L'histoire :
Dans le froid glacé de Port Baïkal, les malheureux prisonniers du camp de travail réalisent le rêve le plus fou du tsar Alexandre III. Ils construisent les derniers mètres du Transsibérien, la voie ferrée qui va permettre de traverser la Russie en moins de 15 jours. Un prodige que toute l'Europe de 1900 admire et salue, et qu'un journaliste anglais, le fameux Howard Steel, va vouloir suivre. Tout près des bagnards, un groupe d'ouvriers anglais menés par un architecte londonien est chargé d'assembler le bateau brise-glace qui permettra de traverser le lac Baïkal. Les autorités russes ont en effet décidé qu'il fallait atteindre le Pacifique sans attendre la longue construction d'un contournement de l'obstacle naturel. Au sein du groupe de prisonniers, l'envie de révolte gronde face à la dureté des conditions de vie, et l'afflux quasi quotidien de nouveaux arrivants qui s'entassent dans des dortoirs trop petits. Un jeune moscovite annonce dès son arrivée au vieux Stenka qu'il ne compte pas rester longtemps enfermé. L'espoir est maigre, lui dit le vieil homme désabusé, de trouver une issue alors que le camp se situe au cœur de la Sibérie. Pourtant, un nom va porter le rêve des ces hommes qui n'ont plus rien à perdre. Un homme a osé faire savoir de manière publique, sous forme d'un ultimatum lancé au gouverneur de Transbaïkalie, qu'il allait faire évader tous les prisonniers du camp, si son exil en Mongolie ne lui était pas accordé. Il se prétend déjà présent parmi les prisonniers de Port Baïkal, prêt à passer à l'action. Il se fait appeler Tilman Razine. Lorsque le train quitte Moscou avec à son bord l'empereur lui-même, le gouverneur décide de passer à l'action...

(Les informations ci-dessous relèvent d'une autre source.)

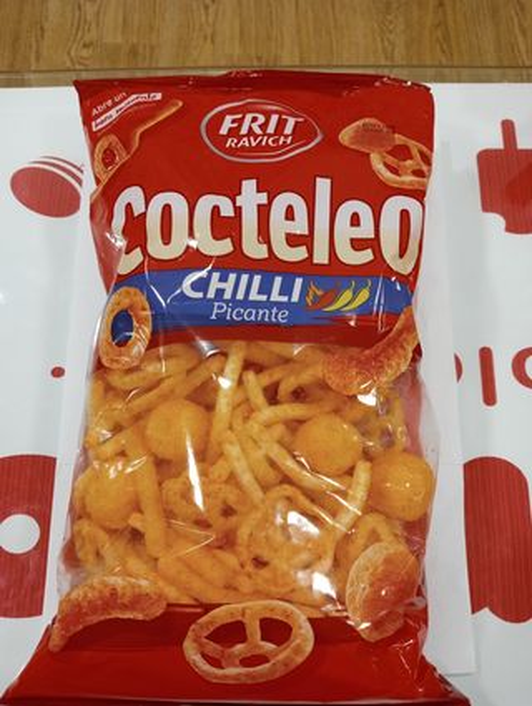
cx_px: 266
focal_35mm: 28
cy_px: 353
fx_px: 572
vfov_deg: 63.4
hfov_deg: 49.9
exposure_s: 1/33.3
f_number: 1.8
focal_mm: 4.04
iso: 436
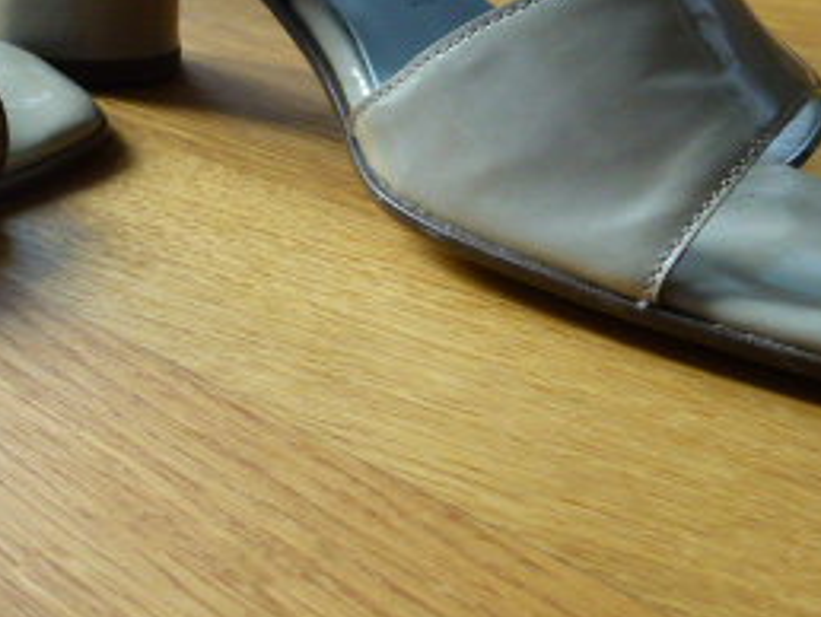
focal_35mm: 62
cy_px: 216
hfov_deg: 27.5
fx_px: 1472
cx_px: -162
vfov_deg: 23.6
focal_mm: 4.3
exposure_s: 1/60
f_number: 3.3
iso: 125
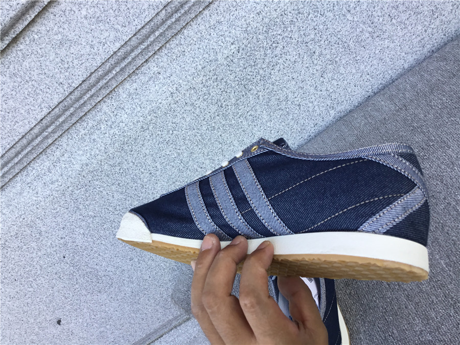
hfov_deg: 58.4
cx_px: 230
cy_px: 172
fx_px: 412
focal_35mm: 31
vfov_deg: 45.4
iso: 32
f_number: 2.4
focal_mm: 3.3
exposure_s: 1/100
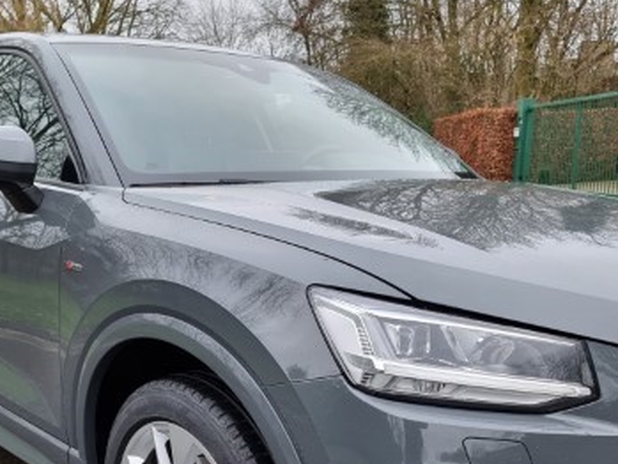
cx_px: 313
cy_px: 375
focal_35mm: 44
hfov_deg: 42.9
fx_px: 786
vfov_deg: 32.0
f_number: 1.8
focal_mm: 6.7
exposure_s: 1/100
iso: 64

Ce qu'on en pense sur la planète BD :
Chouette boulot que nous a concocté Kris pour ce huitième (et dernier !) opus sur le thème d'une Grande évasion, qui nous démontre que les séries à thème et les figures imposées peuvent donner lieu à des albums à la fois personnels et prenants. Avec son goût particulier pour le vécu de ses personnages, le réalisme social qu'il aime décrire, le scénariste trouve un angle original autour d'un personnage légendaire qui suscite un espoir fou dans un camp de prisonniers. Par ailleurs, construite sur des bases historiques précises, l'aventure est aussi pour le lecteur l'occasion de découvrir des étapes clés de ce que fut ce voyage inaugural au cœur d'une Russie dont le rayonnement de l'empire n'était absolument pas contesté. Les images de Guillaume Martinez et les couleurs de Delf sont à la hauteur, sérieuses et riches, travaillées et personnelles, contribuant à la réussite d'un album grand-public qui ne donne pas dans la facilité. Le suspense sur l'évasion est par ailleurs réel, très bien suggéré sans être dévoilé, avec des histoires parallèles qui progressent efficacement vers l'action attendue. Ce huitième volume confirme la qualité d'une série-concept qui n'aura pas déçu, et qui répond au goût actuel du public BD pour les one-shots bien foutus que l'on peut acheter indépendamment. Une forme d'évasion sans risque, en somme.